With the administration of Franklin Delano Roosevelt a policy of determined cordiality toward Latin America-the “Good Neighbor” policy-bore fruit. As World War II approached, the nations of the Western Hemisphere drew closer together. Conferences held in 1936 and 1938 provided for consultation in case of outside threat. Accordingly, after the outbreak of World War II the Inter-American Neutrality Conference was held (1939) in Panama. A conference of foreign ministers at Havana produced (1940) the Act of Havana, declaring against changes of sovereignty in the Western Hemisphere. Most of the Latin American nations (with the notable exception of Argentina) supported or actually joined the Allies after the Japanese attack on Pearl Harbor.

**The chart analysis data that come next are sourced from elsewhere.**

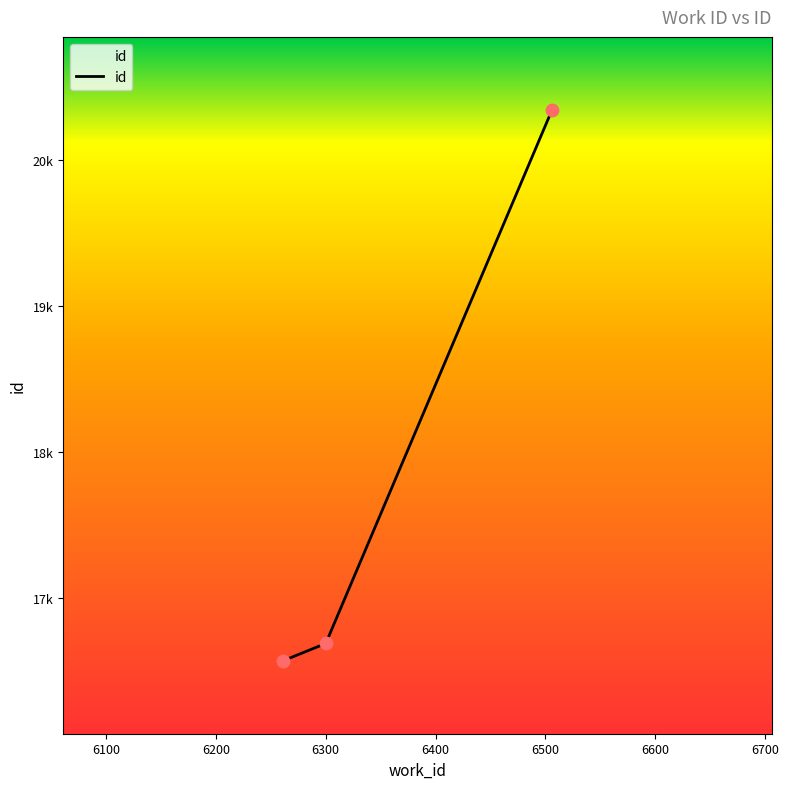

Does the chart have visible grid lines?

No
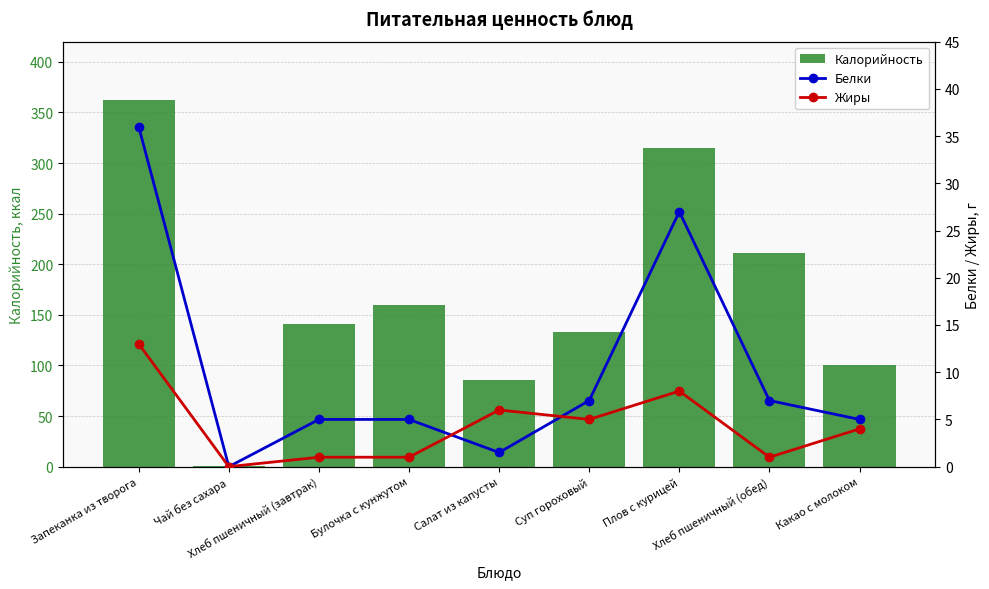

What position from the right is Булочка с кунжутом?

6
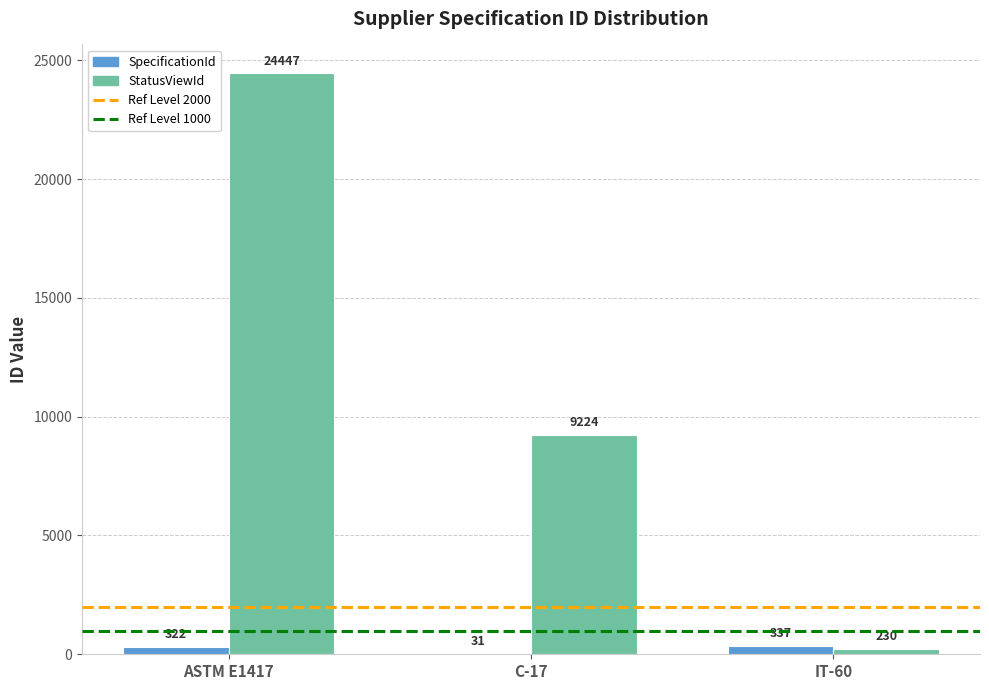

What is the maximum value for StatusViewId?

24447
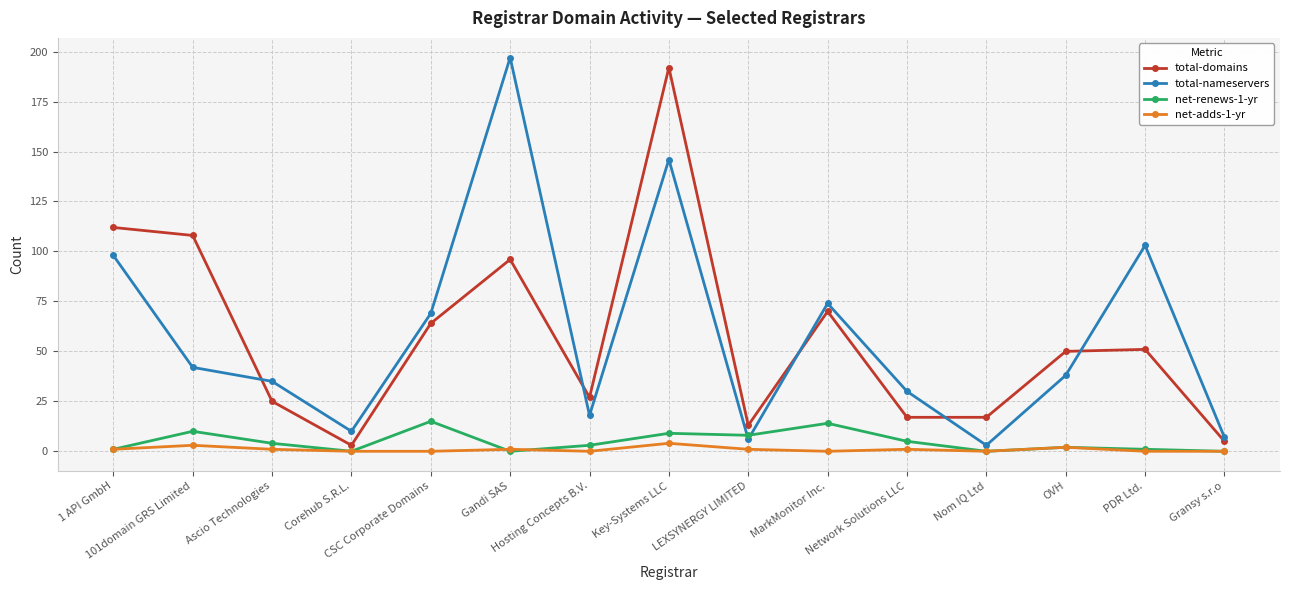

What is the spread (max minus min) of values at Network Solutions LLC?

29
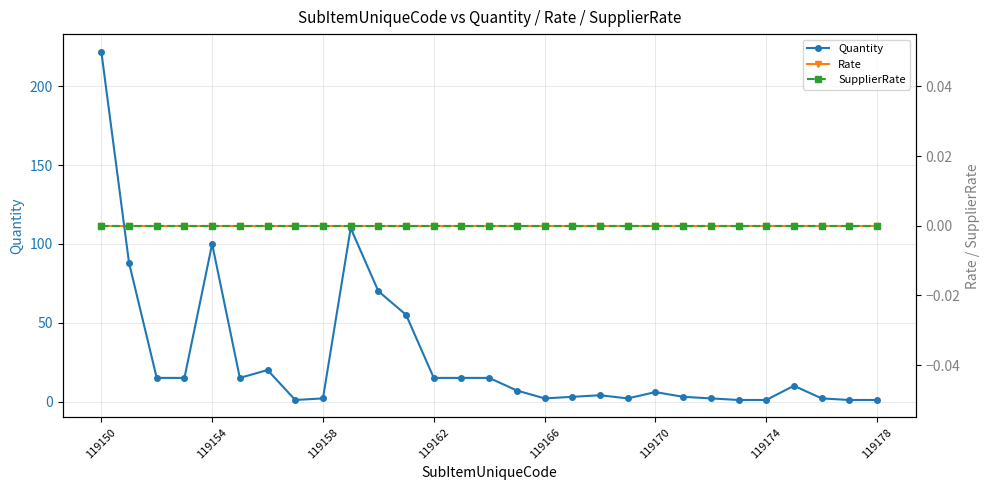

True or false: Quantity has more than 1 points higher than both neighbors.

True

A significant step was taken at the Inter-American Conference on the Problems of War and Peace in Mexico City in 1945. The Act of Chapultepec, adopted there by 20 republics, called for joint action in repelling aggression against an American state, including that by another American state. Acceptance by Argentina established machinery to enforce peace in the Western Hemisphere. This was formalized by the Inter-American Treaty of Reciprocal Assistance (the Rio Treaty ). In other fields, too, cooperation advanced, as in commercial and financial matters (e.g., the Inter-American Bank). As a consequence of the growing awareness of interdependence the Bogotá Conference of 1948 produced the Organization of American States (OAS) to promote hemispheric unity. In the late 1950s the United States took steps toward an international price agreement on agricultural products and minerals, a measure long advocated by Latin American republics plagued by one-product economies. The Inter-American Development Bank began operations early in 1960.
Since the 1960s one of the most persistent issues facing the inter-American system has been the Communist government in Cuba and the strong opposition to it in the United States. Fidel Castro's support for Communist guerrilla forces in other Latin American countries led, in 1962, to Cuba's expulsion from the OAS. The vote, however, was not unanimous; Argentina, Bolivia, Brazil, Chile, Ecuador, and Mexico abstained. Nonetheless, in the same year Latin American nations backed the United States in its blockade of Cuba following the construction of missile bases there. By the 1990s, however, almost all Latin American countries had resumed trade and diplomatic relations with Cuba. In 1989, in yet another clash with Panama, the United States invaded to remove its de facto leader, Manuel Noriega, and to establish an elected government, despite the OAS's calls for U.S. withdrawal.
With the introduction of the Alliance for Progress in 1961, the United States undertook a long-term plan of economic assistance. In partial recognition of the weakness of this program, the Declaration of the Presidents of America was signed (1967) in Punta del Este, Uruguay, expressing commitment to Latin American economic integration, i.e., the creation of a common market (see Central American Common Market ; Latin American Integration Association ). Although economic cooperation has not proceeded as quickly as originally planned, there has been progress toward the lowering of trade barriers in both North and South America, especially with the creation of the Southern Cone Common Market (Mercosur) in 1991 and the North American Free Trade Agreement (NAFTA) in 1992. These developments kept alive hopes for ultimate inter-American economic integration, and in Apr., 2001, 34 Western Hemisphere nations committed themselves to the creation of a Free Trade Area of the Americas.